A village in Powys will lose its internet and landline services for another two weeks after a single pole collapsed in late January.
Residents in Bwlchyddar, near Llanfyllin, have been warned that vital repairs to restore their connections could see them without their internet services until mid-February.
It comes after the collapse of a telegraph pole that carries lines supplying more than 30 homes around Bwlchyddar.
The pole fell over on January 22, with Openreach saying that repairs are scheduled to take place on February 14.
Bwlchyddar resident Colin Hargis said: “This means we have no landlines nor internet for that time, and many of us have no mobile phone signal either, some of us can use our mobile phones but with limited bandwidth and high data charges.
“There are people trying to work from home, children who use internet for their homework, all seriously disrupted because this one pole has fallen.
“It is very difficult to get any action because the service providers all depend on Openreach to do the work and they seem to have little influence on Openreach schedules.
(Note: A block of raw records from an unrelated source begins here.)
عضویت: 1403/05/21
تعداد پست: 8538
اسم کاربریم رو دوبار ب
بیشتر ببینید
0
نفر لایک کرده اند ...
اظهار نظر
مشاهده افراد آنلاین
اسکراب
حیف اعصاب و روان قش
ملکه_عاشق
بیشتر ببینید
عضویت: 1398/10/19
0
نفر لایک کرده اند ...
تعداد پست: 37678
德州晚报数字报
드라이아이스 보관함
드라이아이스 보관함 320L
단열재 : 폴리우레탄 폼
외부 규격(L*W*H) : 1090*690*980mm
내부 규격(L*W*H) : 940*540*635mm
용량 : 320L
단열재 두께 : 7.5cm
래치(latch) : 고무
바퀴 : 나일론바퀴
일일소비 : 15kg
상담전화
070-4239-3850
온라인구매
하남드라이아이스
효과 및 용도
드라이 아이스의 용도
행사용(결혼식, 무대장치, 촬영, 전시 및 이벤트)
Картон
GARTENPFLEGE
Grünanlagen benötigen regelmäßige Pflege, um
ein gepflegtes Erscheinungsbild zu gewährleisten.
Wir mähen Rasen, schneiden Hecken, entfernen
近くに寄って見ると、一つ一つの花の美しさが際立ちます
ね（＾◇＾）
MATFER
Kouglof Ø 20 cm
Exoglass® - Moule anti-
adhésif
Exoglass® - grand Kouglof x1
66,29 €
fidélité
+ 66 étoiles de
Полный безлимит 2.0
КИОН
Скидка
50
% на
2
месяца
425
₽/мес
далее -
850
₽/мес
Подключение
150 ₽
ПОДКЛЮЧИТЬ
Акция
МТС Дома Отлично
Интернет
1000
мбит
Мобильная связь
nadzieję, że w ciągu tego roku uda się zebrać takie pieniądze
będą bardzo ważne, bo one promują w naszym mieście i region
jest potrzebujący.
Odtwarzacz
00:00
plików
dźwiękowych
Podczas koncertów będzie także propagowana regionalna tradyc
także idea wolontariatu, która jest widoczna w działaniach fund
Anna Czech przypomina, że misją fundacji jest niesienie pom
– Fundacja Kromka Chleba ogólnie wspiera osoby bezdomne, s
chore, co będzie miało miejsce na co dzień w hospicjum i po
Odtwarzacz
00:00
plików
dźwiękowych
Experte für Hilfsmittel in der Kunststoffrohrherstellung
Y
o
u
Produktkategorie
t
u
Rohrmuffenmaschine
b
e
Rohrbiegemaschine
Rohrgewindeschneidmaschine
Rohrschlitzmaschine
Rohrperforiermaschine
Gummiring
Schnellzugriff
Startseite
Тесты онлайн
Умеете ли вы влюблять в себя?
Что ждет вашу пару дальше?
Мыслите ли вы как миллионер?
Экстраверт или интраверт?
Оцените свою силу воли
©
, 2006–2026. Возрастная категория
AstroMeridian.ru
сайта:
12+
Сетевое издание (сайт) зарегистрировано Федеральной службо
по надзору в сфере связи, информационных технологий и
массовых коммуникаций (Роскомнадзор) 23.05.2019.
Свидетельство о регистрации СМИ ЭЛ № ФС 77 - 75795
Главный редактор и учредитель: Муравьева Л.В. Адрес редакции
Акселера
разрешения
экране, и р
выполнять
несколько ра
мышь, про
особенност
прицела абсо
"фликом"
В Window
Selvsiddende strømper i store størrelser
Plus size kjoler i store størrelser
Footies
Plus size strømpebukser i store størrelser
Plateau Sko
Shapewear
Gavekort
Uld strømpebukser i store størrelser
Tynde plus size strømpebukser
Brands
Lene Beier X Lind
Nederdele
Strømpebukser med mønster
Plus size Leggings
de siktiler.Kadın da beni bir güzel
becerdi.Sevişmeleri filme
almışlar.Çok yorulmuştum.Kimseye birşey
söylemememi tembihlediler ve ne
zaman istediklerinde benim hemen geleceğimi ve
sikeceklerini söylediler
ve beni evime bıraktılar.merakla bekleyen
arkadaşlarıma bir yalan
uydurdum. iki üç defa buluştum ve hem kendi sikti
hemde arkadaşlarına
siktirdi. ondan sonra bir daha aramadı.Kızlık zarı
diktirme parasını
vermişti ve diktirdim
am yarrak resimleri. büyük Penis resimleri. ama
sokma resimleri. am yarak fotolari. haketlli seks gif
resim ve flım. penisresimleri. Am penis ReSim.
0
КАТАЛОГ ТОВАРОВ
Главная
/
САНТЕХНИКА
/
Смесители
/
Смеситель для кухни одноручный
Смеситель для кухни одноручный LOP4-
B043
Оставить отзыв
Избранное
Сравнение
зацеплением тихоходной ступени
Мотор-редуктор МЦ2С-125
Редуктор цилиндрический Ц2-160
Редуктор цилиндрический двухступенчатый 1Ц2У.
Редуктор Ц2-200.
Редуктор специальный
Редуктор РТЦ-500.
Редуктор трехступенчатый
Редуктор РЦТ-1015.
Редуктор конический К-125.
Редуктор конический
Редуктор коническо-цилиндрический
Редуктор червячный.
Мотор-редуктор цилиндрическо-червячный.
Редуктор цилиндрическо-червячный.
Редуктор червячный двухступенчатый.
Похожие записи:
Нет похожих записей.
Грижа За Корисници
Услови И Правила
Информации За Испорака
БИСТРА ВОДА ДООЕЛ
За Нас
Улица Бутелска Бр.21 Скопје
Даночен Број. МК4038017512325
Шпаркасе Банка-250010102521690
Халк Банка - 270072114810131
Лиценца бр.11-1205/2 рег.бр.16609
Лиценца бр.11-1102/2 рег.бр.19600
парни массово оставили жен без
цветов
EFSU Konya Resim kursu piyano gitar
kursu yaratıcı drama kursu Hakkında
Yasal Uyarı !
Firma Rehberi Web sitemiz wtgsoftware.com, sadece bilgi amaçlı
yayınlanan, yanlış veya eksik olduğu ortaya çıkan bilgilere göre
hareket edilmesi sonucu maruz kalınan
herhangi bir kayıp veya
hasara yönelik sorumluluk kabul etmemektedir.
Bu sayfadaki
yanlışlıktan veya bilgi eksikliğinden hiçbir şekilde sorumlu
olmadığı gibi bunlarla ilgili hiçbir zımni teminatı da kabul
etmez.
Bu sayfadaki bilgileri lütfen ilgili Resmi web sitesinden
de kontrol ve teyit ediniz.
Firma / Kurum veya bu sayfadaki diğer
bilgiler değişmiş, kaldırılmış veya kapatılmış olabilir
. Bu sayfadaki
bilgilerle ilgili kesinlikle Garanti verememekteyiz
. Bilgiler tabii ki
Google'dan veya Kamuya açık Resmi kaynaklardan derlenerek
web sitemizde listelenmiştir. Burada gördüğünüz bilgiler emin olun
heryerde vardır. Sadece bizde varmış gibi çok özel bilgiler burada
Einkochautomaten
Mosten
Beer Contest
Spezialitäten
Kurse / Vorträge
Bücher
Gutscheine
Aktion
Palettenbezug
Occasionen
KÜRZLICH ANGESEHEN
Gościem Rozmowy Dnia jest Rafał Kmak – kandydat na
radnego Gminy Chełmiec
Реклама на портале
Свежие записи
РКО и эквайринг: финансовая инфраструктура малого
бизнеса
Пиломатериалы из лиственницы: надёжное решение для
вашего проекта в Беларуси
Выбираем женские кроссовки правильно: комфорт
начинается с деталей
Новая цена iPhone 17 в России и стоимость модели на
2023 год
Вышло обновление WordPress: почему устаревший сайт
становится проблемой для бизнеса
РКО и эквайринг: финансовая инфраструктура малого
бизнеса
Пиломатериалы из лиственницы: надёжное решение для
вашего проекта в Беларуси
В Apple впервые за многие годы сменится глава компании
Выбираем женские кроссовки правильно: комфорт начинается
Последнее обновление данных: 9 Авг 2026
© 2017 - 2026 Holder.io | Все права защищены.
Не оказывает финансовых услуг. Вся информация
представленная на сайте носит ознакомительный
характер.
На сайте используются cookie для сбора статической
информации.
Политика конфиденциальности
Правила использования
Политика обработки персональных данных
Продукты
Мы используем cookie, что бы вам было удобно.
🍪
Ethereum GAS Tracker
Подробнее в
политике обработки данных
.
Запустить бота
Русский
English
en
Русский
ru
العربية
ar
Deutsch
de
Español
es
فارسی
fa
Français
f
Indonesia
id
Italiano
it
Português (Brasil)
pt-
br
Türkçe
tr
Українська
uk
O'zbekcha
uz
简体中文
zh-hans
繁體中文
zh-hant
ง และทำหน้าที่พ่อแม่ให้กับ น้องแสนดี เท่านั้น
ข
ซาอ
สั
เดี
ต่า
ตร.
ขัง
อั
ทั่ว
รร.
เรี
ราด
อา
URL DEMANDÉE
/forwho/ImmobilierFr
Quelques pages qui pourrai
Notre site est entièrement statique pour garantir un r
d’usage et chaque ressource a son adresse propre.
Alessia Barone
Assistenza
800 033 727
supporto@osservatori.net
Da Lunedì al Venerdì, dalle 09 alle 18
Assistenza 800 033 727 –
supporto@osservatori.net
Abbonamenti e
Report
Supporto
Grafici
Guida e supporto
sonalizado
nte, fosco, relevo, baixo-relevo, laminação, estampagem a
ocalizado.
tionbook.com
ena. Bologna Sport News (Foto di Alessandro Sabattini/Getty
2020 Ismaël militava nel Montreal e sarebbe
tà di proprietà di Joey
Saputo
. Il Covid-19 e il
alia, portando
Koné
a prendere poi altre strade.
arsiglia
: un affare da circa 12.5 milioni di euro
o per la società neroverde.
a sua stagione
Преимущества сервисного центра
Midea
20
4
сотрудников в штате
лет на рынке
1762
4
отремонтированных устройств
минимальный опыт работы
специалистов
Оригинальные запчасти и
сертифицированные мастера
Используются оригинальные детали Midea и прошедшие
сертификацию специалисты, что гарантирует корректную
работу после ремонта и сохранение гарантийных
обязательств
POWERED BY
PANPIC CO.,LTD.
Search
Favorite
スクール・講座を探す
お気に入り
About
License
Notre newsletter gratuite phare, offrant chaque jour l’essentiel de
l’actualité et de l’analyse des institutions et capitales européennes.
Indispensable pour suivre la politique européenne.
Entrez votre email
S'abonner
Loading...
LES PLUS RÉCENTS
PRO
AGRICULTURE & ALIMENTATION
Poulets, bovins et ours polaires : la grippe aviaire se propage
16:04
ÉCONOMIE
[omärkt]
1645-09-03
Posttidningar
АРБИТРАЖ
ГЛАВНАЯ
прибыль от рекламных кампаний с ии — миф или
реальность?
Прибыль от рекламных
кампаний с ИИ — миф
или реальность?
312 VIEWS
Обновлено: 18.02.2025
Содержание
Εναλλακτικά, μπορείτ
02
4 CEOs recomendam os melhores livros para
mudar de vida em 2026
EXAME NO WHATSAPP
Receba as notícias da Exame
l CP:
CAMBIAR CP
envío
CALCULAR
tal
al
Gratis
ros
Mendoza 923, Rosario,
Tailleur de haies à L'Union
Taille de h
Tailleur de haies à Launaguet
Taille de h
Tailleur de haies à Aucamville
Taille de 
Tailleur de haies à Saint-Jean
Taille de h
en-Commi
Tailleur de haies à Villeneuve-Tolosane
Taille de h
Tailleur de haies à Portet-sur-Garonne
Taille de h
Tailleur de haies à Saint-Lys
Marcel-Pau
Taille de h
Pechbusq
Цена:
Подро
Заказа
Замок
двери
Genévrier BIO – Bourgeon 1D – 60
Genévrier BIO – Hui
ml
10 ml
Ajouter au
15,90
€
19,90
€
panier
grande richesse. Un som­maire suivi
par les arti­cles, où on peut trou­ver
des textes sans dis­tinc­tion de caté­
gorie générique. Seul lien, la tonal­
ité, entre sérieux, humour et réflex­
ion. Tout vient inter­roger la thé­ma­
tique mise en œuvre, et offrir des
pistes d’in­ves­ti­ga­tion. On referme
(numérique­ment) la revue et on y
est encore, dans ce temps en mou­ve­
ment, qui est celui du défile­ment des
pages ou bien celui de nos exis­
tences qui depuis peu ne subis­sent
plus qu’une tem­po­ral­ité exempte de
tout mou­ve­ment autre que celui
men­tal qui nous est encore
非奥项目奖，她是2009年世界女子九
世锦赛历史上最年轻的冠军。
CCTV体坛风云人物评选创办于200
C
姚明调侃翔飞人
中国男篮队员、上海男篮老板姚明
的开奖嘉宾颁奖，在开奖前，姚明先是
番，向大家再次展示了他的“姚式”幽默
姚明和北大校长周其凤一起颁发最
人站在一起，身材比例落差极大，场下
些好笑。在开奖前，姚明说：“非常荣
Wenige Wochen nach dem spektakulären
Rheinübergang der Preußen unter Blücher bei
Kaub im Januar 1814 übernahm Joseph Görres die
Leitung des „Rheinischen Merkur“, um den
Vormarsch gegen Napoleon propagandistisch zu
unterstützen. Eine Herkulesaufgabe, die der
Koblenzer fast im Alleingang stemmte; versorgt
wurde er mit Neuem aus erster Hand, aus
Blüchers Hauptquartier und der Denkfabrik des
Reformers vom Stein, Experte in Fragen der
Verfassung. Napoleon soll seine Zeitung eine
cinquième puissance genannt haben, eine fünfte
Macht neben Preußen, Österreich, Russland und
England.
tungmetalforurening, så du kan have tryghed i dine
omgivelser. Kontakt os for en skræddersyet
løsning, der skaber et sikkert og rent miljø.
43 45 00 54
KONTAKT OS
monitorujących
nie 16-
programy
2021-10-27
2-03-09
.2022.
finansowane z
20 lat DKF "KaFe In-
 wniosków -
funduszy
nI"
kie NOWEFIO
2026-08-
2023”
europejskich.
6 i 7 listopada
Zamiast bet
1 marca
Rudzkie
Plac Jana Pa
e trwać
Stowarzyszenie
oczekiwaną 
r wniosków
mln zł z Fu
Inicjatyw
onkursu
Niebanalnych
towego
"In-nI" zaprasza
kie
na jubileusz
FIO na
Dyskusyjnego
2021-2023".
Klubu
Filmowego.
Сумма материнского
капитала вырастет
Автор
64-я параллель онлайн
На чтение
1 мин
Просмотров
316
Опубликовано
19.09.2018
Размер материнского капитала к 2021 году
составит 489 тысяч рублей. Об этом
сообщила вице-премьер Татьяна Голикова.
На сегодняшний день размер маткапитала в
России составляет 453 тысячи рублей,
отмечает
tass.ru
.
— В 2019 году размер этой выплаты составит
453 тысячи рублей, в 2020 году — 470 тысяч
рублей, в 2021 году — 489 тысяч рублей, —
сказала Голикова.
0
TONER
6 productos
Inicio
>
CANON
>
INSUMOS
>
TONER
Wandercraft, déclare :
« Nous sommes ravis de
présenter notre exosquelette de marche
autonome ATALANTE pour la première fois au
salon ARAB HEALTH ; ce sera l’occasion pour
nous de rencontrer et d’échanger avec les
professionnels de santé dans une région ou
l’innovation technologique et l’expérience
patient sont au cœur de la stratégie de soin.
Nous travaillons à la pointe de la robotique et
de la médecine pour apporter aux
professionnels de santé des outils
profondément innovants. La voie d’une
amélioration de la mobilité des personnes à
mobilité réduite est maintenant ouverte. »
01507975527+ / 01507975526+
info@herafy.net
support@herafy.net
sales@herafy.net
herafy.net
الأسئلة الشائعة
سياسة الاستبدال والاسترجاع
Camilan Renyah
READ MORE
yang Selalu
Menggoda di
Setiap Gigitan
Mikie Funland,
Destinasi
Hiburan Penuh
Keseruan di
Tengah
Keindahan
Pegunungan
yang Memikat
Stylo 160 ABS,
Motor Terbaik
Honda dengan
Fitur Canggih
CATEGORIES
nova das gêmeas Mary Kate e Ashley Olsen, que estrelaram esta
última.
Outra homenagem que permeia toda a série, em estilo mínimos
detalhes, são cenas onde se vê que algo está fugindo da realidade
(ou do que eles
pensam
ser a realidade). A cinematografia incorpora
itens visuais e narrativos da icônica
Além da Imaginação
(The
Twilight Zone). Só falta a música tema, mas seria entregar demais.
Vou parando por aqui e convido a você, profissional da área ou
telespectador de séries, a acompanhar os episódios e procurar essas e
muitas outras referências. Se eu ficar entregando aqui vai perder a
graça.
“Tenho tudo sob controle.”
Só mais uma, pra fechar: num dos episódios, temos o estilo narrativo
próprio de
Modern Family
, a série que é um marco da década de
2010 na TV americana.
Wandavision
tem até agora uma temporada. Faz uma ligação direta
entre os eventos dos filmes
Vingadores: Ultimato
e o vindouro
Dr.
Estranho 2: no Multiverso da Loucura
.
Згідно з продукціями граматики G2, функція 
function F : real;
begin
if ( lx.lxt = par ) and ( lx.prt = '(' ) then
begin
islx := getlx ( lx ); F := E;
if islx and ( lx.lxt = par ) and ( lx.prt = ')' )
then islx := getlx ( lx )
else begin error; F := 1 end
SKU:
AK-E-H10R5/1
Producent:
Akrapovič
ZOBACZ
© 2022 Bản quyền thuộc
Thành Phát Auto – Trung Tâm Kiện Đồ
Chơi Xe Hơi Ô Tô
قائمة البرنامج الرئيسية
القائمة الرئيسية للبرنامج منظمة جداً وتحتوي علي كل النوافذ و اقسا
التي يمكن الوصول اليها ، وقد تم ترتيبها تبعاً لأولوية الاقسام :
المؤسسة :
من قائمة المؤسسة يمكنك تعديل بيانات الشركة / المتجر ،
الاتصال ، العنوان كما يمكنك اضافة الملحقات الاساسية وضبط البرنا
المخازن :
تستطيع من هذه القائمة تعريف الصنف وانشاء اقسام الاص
“It is amazing that in a time when the weather has been good that Openreach have so little resource that it takes over three weeks to fix one pole which supplies a whole village.
"Openreach is a monopoly with no realistic competitors in this area.”
Openreach is a business owned by BT Group that has responsibility for the network of telephone and broadband infrastructure around the UK.
The company has been approached for comment.